Gather every line from the items below that contains the word "reenvío". Case counts.

Records provided Start Marker

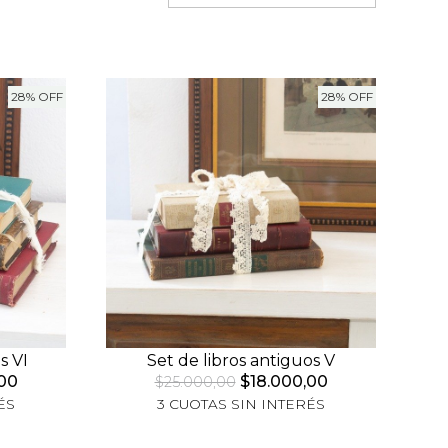
28% OFF
28% OFF
s VI
Set de libros antiguos V
00
$18.000,00
$25.000,00
ÉS
3 CUOTAS SIN INTERÉS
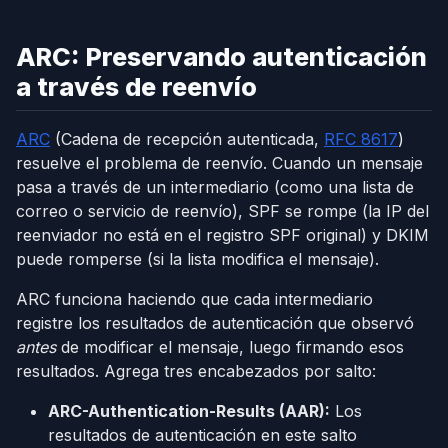
ARC: Preservando autenticación
a través de reenvío
ARC
(Cadena de recepción autenticada,
RFC 8617
)
resuelve el problema de reenvío. Cuando un mensaje
pasa a través de un intermediario (como una lista de
correo o servicio de reenvío), SPF se rompe (la IP del
reenviador no está en el registro SPF original) y DKIM
puede romperse (si la lista modifica el mensaje).
ARC funciona haciendo que cada intermediario
registre los resultados de autenticación que observó
antes
de modificar el mensaje, luego firmando esos
resultados. Agrega tres encabezados por salto:
ARC-Authentication-Results (AAR):
Los
resultados de autenticación en este salto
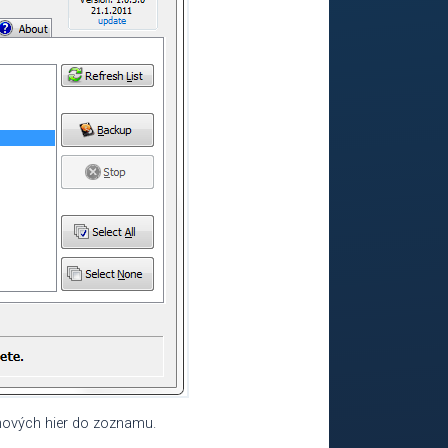
nových hier do zoznamu.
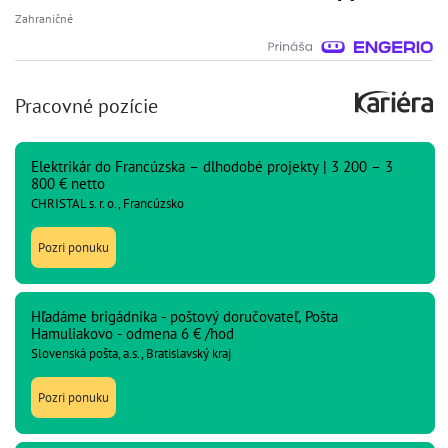
Zahraničné
Pracovné pozície
Elektrikár do Francúzska – dlhodobé projekty | 3 200 – 3
800 € netto
CHRISTAL s. r. o., Francúzsko
Pozri ponuku
Hľadáme brigádnika - poštový doručovateľ, Pošta
Hamuliakovo - odmena 6 € /hod
Slovenská pošta, a.s., Bratislavský kraj
Pozri ponuku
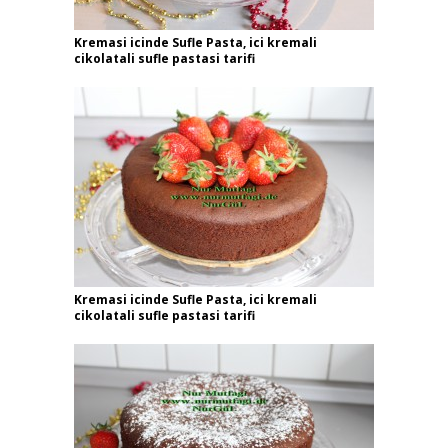
Kremasi icinde Sufle Pasta, ici kremali
cikolatali sufle pastasi tarifi
Kremasi icinde Sufle Pasta, ici kremali
cikolatali sufle pastasi tarifi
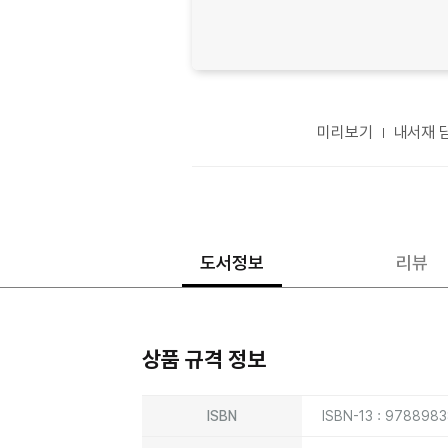
미리보기
내서재 
도서정보
리뷰
상품 규격 정보
상품상세정보
ISBN
ISBN-13 : 978898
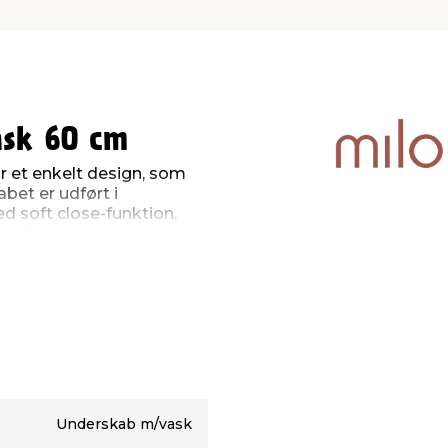
ask 60 cm
 et enkelt design, som
bet er udført i
ed soft close-funktion.
 møblet leveres
r opmærksom på, at
 vandpåvirkning.
ask):
Underskab m/vask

Records provided End Marker

Exercise result:
a través de reenvío
resuelve el problema de reenvío. Cuando un mensaje
correo o servicio de reenvío), SPF se rompe (la IP del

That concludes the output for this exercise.